▶ **ASSIGNED TASK**:
Go through the records, and copy each line in which the string "paper" is present.

============

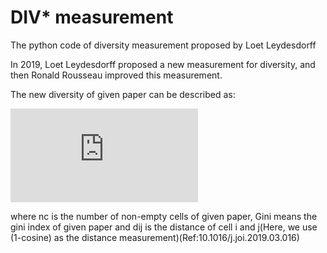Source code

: # DIV* measurement

The python code of diversity measurement proposed by Loet Leydesdorff


In 2019, Loet Leydesdorff proposed a new measurement for diversity, and then Ronald Rousseau improved this measurement.

The new diversity of given paper can be described as:

![](https://latex.codecogs.com/gif.latex?DIV*%3Dnc*%281-Gini%29*%5Csum_%7Bi%3D1%2Cj%3D1%7D%5E%7Bi%3Dnc%2Cj%3Dnc%7D%28dij%29)

where nc is the number of non-empty cells of given paper, Gini means the gini index of given paper and dij is the distance of cell i and j(Here, we use (1-cosine) as the distance measurement)(Ref:10.1016/j.joi.2019.03.016)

============

▶ **RESULT OF THIS EXERCISE**:
The new diversity of given paper can be described as:
where nc is the number of non-empty cells of given paper, Gini means the gini index of given paper and dij is the distance of cell i and j(Here, we use (1-cosine) as the distance measurement)(Ref:10.1016/j.joi.2019.03.016)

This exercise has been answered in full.